Sunday, April 23, 2006
After reading the Washington Post article about the recently fired CIA analyst, I can totally understand why my journalism professor once said that whistleblowers take great risks when they talk to reporters.
If a reader didn't know any better when reading the story, he or she would think the Post was an arm of the CIA instead of the newspaper which broke the story that only last week garnered the paper and its reporter a Pulitzer Prize for "beat reporting."
The Post front-pages the article with the following lede, "CIA Officer's Job Made Any Leaks More Delicate," stating the obvious.
Of course the leak was DELICATE. You're talking about "secret prisons" in former Soviet satellite nations, for crying out loud!
In a sad way, the lede and story almost remind me of Tim Russert and Bob Woodward pontificating all over television about the Valerie Plame case in the third person, as if they weren't privy to the most intimate details on the subject. Here's what the Post writes:
The rare firing last week of a CIA officer accused of leaking information to the news media stems both from the sensitivity of the subjects she allegedly discussed and the Bush administration's forceful efforts to block national security disclosures that have proved embarrassing or caused operational problems, according to current and former intelligence officials.
And of course, the Post was sure to point out that the paper took great pains to minimize any harm to national security.
A majority of CIA officers would probably "find the action taken [against McCarthy] correct," said a former senior intelligence official who said he had discussed the matter with former colleagues in the past day. "A small number might support her, but the ethic of the business is not to" leak, and instead to express one's dissenting views through internal grievance channels.
The Post withheld the names of the countries from its account at the administration's request. The article attributed its information to current and former intelligence officials and diplomats from three continents.Almost makes me want to puke.
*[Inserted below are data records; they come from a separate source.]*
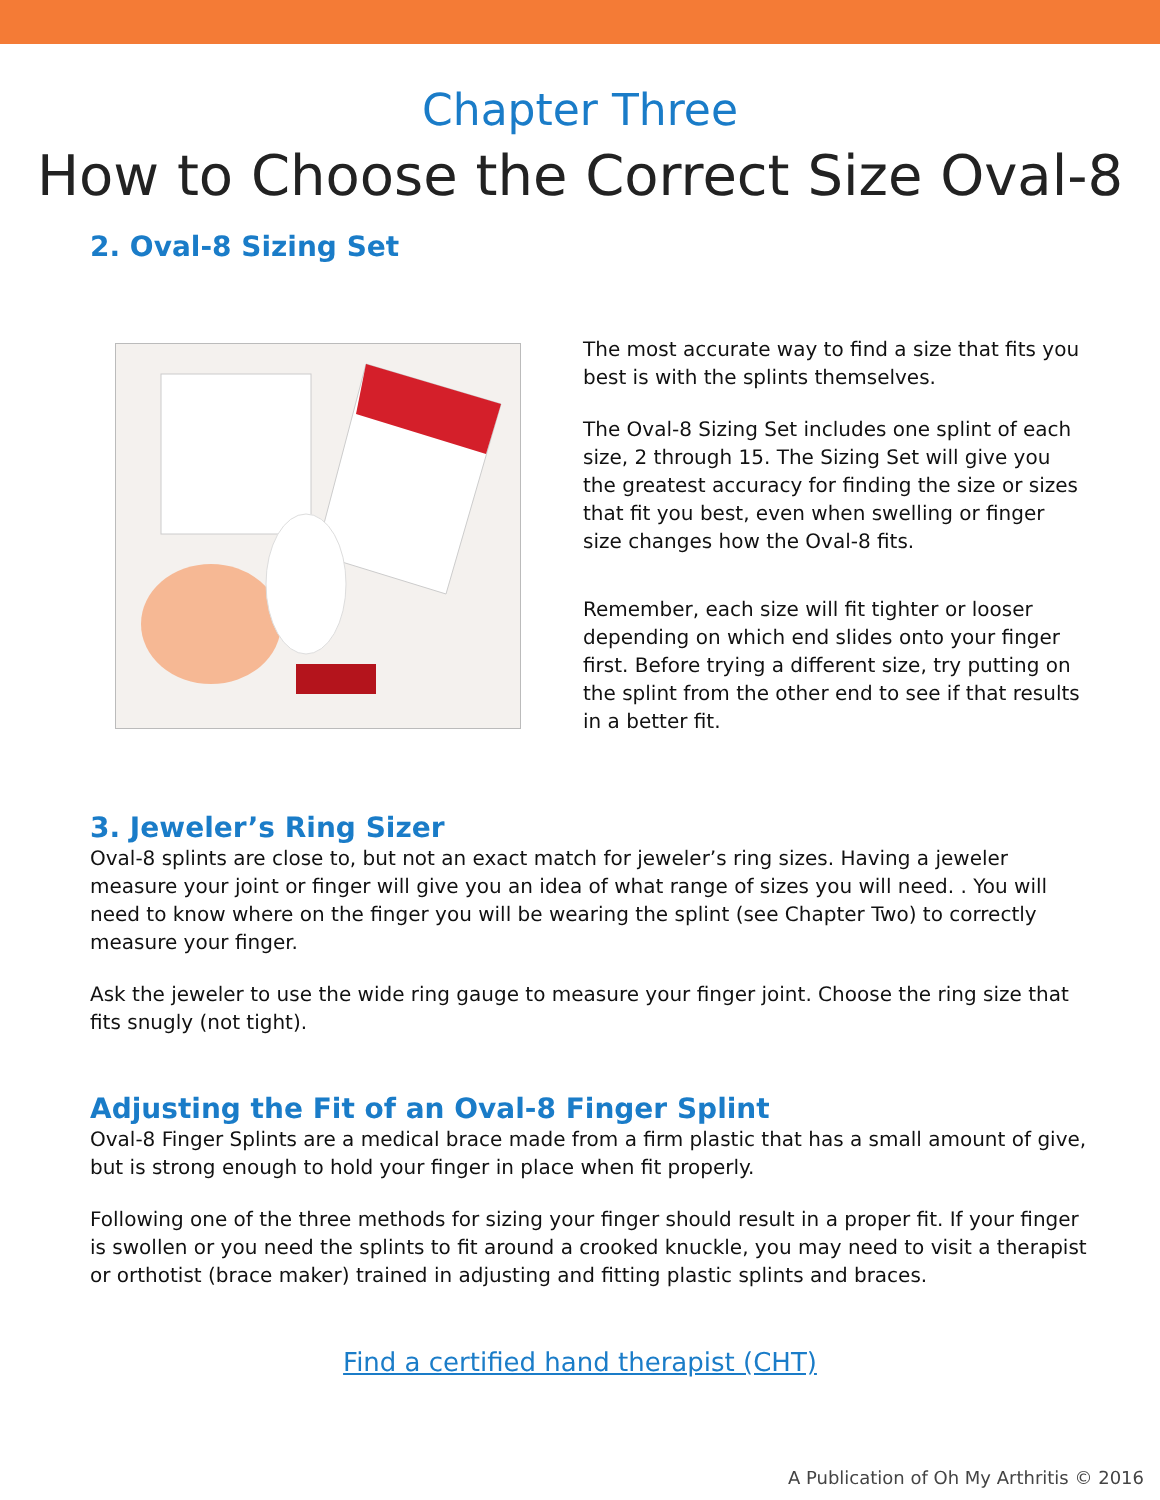Chapter Three
How to Choose the Correct Size Oval-8
2. Oval-8 Sizing Set
The most accurate way to find a size that fits you best is with the splints themselves.
The Oval-8 Sizing Set includes one splint of each size, 2 through 15. The Sizing Set will give you the greatest accuracy for finding the size or sizes that fit you best, even when swelling or finger size changes how the Oval-8 fits.
Remember, each size will fit tighter or looser depending on which end slides onto your finger first. Before trying a different size, try putting on the splint from the other end to see if that results in a better fit.
3. Jeweler’s Ring Sizer
Oval-8 splints are close to, but not an exact match for jeweler’s ring sizes. Having a jeweler measure your joint or finger will give you an idea of what range of sizes you will need. . You will need to know where on the finger you will be wearing the splint (see Chapter Two) to correctly measure your finger.
Ask the jeweler to use the wide ring gauge to measure your finger joint. Choose the ring size that fits snugly (not tight).
Adjusting the Fit of an Oval-8 Finger Splint
Oval-8 Finger Splints are a medical brace made from a firm plastic that has a small amount of give, but is strong enough to hold your finger in place when fit properly.
Following one of the three methods for sizing your finger should result in a proper fit. If your finger is swollen or you need the splints to fit around a crooked knuckle, you may need to visit a therapist or orthotist (brace maker) trained in adjusting and fitting plastic splints and braces.
Find a certified hand therapist (CHT)
A Publication of Oh My Arthritis © 2016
Yes, same as the New York Times article about secret spying, which they held for a year until our idiot president was safely reelected, newspaper conglomerates (and yes, that especially includes the Washington Post) need to get it straight. They are supposed to serve the public's interest and their right to know when the government breaks national and international laws; and strongly advocate on behalf of whistleblowers, not the other way around.
The reason why readership is dropping nearly as fast as Bush's poll numbers is that the public inherently knows when they are being duped by the media and government.
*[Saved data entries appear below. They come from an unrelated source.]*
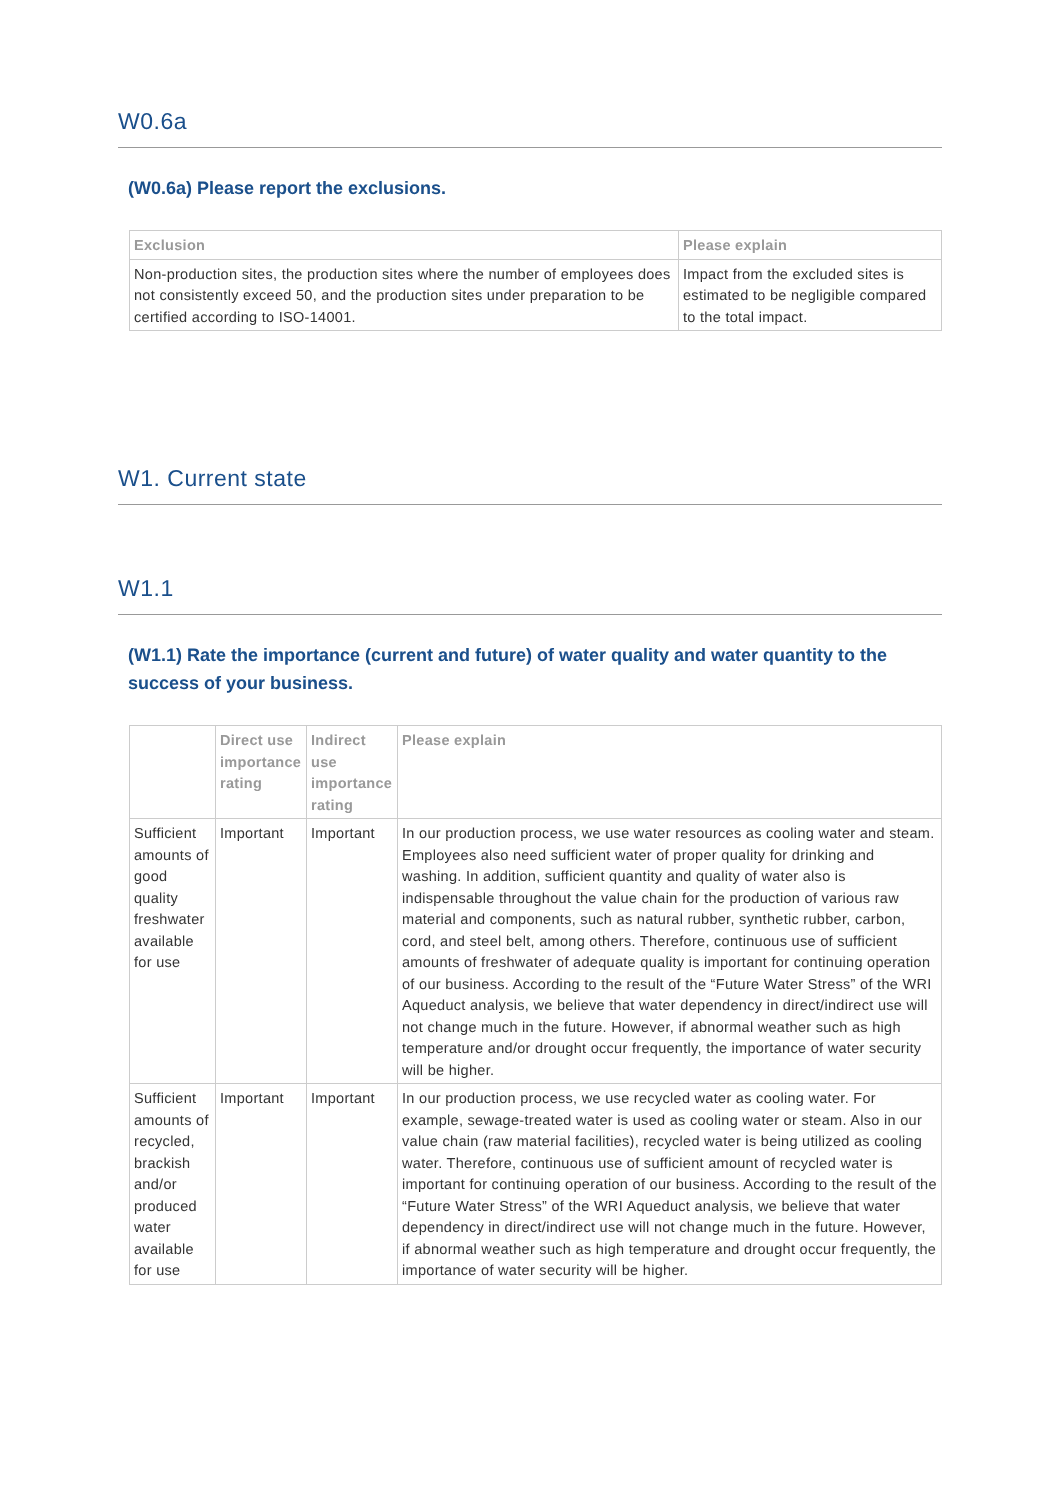W0.6a
(W0.6a) Please report the exclusions.
| Exclusion | Please explain |
| --- | --- |
| Non-production sites, the production sites where the number of employees does not consistently exceed 50, and the production sites under preparation to be certified according to ISO-14001. | Impact from the excluded sites is estimated to be negligible compared to the total impact. |
W1. Current state
W1.1
(W1.1) Rate the importance (current and future) of water quality and water quantity to the success of your business.
| | Direct use importance rating | Indirect use importance rating | Please explain |
| --- | --- | --- | --- |
| Sufficient amounts of good quality freshwater available for use | Important | Important | In our production process, we use water resources as cooling water and steam. Employees also need sufficient water of proper quality for drinking and washing. In addition, sufficient quantity and quality of water also is indispensable throughout the value chain for the production of various raw material and components, such as natural rubber, synthetic rubber, carbon, cord, and steel belt, among others. Therefore, continuous use of sufficient amounts of freshwater of adequate quality is important for continuing operation of our business. According to the result of the “Future Water Stress” of the WRI Aqueduct analysis, we believe that water dependency in direct/indirect use will not change much in the future. However, if abnormal weather such as high temperature and/or drought occur frequently, the importance of water security will be higher. |
| Sufficient amounts of recycled, brackish and/or produced water available for use | Important | Important | In our production process, we use recycled water as cooling water. For example, sewage-treated water is used as cooling water or steam. Also in our value chain (raw material facilities), recycled water is being utilized as cooling water. Therefore, continuous use of sufficient amount of recycled water is important for continuing operation of our business. According to the result of the “Future Water Stress” of the WRI Aqueduct analysis, we believe that water dependency in direct/indirect use will not change much in the future. However, if abnormal weather such as high temperature and drought occur frequently, the importance of water security will be higher. |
My journalism ethics professor explained to his incredulour class that whistleblowers risk career, freedom and financial security when they start blabbing to reporters; and his advice to anyone who would contemplate leaking a major story to a newspaper was to think really hard about it and then keep quiet.
For according to him, any leaker expecting the media to come his or her aid and publicly defend them would be gravely mistaken; and you know what? He was absolutely right.